Weichai n’est donc pas seulement un actionnaire intéressé par le rendement financier. C’est un groupe industriel inséré dans un système national qui considère la technologie, la construction navale, la mécanique avancée, la propulsion, la logistique et la mer comme des secteurs décisifs pour son ascension.
L’intérêt pour Ferretti doit donc être lu sur plusieurs plans.
Sur le plan commercial, Ferretti offre prestige, marques, revenus et accès au marché mondial du luxe.
Sur le plan industriel, il offre des compétences productives italiennes difficiles à reproduire rapidement.
Sur le plan technologique, il permet d’observer et d’intégrer des solutions avancées de la plaisance occidentale.
Sur le plan géopolitique, il donne à la Chine une présence renforcée dans un secteur maritime européen, dans un pays méditerranéen, membre de l’Union européenne et de l’Alliance atlantique.
Sur le plan géoéconomique, il permet de transformer une marque italienne en pièce d’une filière mondiale dans laquelle la Chine veut monter toujours plus haut : non plus seulement usine du monde, mais contrôleur de marques, de technologies et de réseaux de distribution.

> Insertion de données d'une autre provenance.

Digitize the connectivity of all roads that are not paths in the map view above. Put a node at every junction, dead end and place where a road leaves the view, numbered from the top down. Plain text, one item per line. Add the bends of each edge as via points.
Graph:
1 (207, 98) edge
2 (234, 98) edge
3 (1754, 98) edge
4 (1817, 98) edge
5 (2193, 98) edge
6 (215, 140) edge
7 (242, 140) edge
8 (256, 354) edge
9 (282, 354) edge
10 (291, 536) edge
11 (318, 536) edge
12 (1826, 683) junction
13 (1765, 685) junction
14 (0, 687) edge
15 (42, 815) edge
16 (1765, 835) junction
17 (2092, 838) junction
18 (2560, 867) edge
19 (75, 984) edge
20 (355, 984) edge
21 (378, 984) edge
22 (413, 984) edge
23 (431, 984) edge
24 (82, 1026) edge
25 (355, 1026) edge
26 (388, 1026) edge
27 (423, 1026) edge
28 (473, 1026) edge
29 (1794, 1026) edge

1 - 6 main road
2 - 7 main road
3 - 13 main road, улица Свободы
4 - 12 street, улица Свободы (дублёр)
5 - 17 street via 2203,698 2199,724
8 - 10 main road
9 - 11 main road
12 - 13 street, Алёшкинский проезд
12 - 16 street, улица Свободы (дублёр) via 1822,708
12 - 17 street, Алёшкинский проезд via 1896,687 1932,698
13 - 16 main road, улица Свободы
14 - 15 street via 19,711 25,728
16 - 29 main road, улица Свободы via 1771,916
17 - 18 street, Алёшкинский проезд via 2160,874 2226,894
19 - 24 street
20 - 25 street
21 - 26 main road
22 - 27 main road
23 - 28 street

Le soupçon de transfert technologique
La question la plus délicate concerne le possible transfert de technologies vers la Chine. Les interpellations parlementaires autour de l’affaire Ferretti insistent sur un point précis : des déclarations et des sources publiques auraient indiqué la possibilité de transferts de technologies navales avancées vers un pôle industriel à Qingdao, dans la province chinoise du Shandong, avec des applications potentiellement liées aux services publics, à la sécurité maritime et à des domaines d’intérêt militaire.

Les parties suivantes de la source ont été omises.